VIVENTOR WEBCAST #3: Meeting Lars Wrobbel and Alexander Melis

Updated: February 23, 2025

ViVentor: P2P investing


Summary

The video provides a comprehensive overview of a peer-to-peer investment platform's operations and strategies during the COVID-19 crisis. It emphasizes collateralized loans using borrowers' cars, managing liquidity, and adapting operations to ensure financial stability and transparency. Discussions include investment strategies, risk assessment, buyback processes for non-performing loans, and efforts to support clients facing financial challenges by offering payment flexibility. The company's focus on investor protection measures, fund segregation, and transparency is reiterated throughout the video, along with plans for expansion and collaboration with financial groups for further stability and growth.


Introduction to Peer-to-Peer Webcast

Introduction to the third installment of the Deventerpeer-to-peer webcast, where industry experts discuss current industry trends and investor questions.

Insights from Lars on Peer-to-Peer Investments

Lars shares his experience and approach to peer-to-peer investments, highlighting the current situation amidst the corona crisis.

Peer-to-Peer Conference in Riga

Discussion about organizing a peer-to-peer conference in Riga, possibly rescheduled to Q3 and may happen online, addressing current market concerns and scams.

Updates on Deventer Features

Highlighted adjustments in the platform, including the transit feature, loan extensions, and challenges faced in meeting withdrawal demands.

Business Model and Collateralization

Explanation of the business model focusing on collateralized loans using people's cars, ensuring borrower commitment.

Impact of COVID-19 on Operations

Managing liquidity, adapting operations, and addressing investor concerns during the COVID-19 crisis, ensuring financial stability and transparency.

Financial Outlook and Business Continuity

Addressing potential funding challenges and financial audits, emphasizing stability and investor protection measures.

Investment Strategies and Risks

Discussion on investment strategies, risk assessment, and market fluctuations, emphasizing diversified portfolios and research for safe returns.

Collaboration with Finstar Financial Group

Overview of collaboration with Finstar Financial Group and the impact on investment operations and stability.

Response to Investor Concerns

Addressing investor queries on fund transit, financial audits, and risk management, focusing on transparency and stability measures.

Business Relationship with Group here

Detailed explanation of the business relationship with Group here and efforts to ensure investor security and fund segregation.

Buyback Process

Explains the buyback process where non-performing loans are recovered through collateral held by the borrower. It highlights how buyback does not weaken the balance sheet and is a part of the business's strategy to recover funds used in the buyback process.

Managing Borrowers during Crisis

Discusses how the company is managing borrowers during the COVID-19 crisis, including scaling back lending, offering payment holidays, and being flexible on payment dates to accommodate clients facing financial challenges.

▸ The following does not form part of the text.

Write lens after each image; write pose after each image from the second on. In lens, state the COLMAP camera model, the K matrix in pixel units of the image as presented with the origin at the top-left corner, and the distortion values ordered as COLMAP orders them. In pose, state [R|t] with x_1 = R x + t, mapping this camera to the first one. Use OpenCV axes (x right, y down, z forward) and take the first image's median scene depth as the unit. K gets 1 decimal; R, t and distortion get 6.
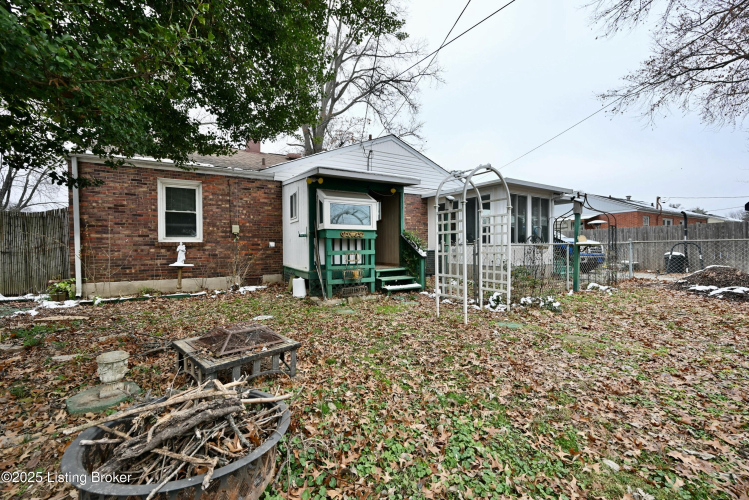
lens RADIAL K [[299.0, 0, 375.1], [0, 299.0, 251.0], [0, 0, 1]] dist [-0.000469, -0.000090]
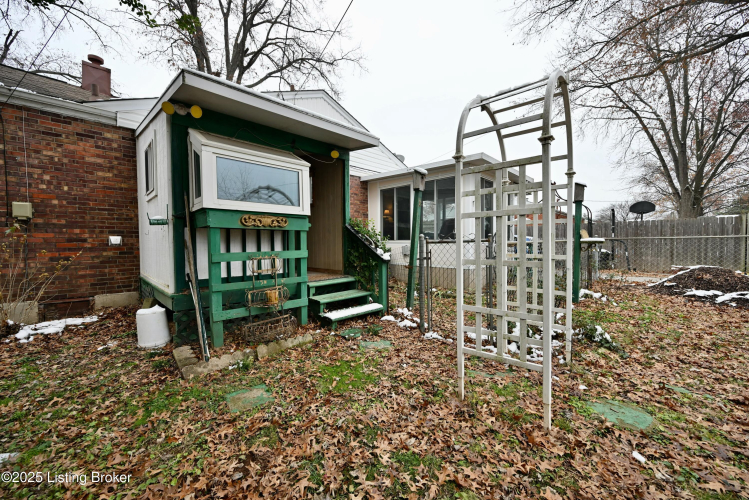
lens RADIAL K [[299.0, 0, 375.1], [0, 299.0, 251.0], [0, 0, 1]] dist [-0.000469, -0.000090]
pose [[0.963704, -0.005854, 0.266909, -0.028075], [0.002824, 0.999927, 0.011735, -0.008022], [-0.266958, -0.010556, 0.963650, 0.405448]]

Loan Collateralization and Loan-to-Value Ratio

Details the collateralization process where loans are backed by collateral, primarily cars. It explains the calculation of the loan-to-value ratio based on the value of the car and the client's income. The average loan-to-value ratio is disclosed as 43%.

Differentiation in Loan Origination

Explains the unique aspects of the company's loan origination compared to other loan originators. It emphasizes the focus on collateralized loans, risk management, and the recovery process in case of defaults.

Business Expansion Plans

Outlines the company's strategy for expansion, including closing Series A funding round, scaling up in Spain, and venturing into international markets with the support of venture capital investors.


FAQ

Q: What adjustments were highlighted in the platform during the discussion?

A: The highlighted adjustments in the platform included the transit feature, loan extensions, and challenges faced in meeting withdrawal demands.

Q: What is the business model explained during the webcast?

A: The business model focuses on collateralized loans using people's cars, ensuring borrower commitment.

Q: How is liquidity management addressed during the COVID-19 crisis?

A: Managing liquidity, adapting operations, and addressing investor concerns are the key steps taken during the COVID-19 crisis to ensure financial stability and transparency.

Q: What is the company's strategy for recovering non-performing loans?

A: The company implements a buyback process where non-performing loans are recovered through collateral held by the borrower. The buyback process is part of the strategy to recover funds without weakening the balance sheet.

Q: What measures are taken to manage borrowers during the COVID-19 crisis?

A: Measures include scaling back lending, offering payment holidays, and being flexible on payment dates to accommodate clients facing financial challenges.

Q: What is the average disclosed loan-to-value ratio based on collateralization?

A: The average loan-to-value ratio disclosed is 43%, calculated based on the value of the car and the client's income.

Q: What sets the company's loan origination process apart from others?

A: The company's loan origination process is unique due to its focus on collateralized loans, risk management, and a structured recovery process in case of defaults.

Q: What are the expansion plans discussed during the webcast?

A: The discussed expansion plans include closing a Series A funding round, scaling up operations in Spain, and venturing into international markets with the support of venture capital investors.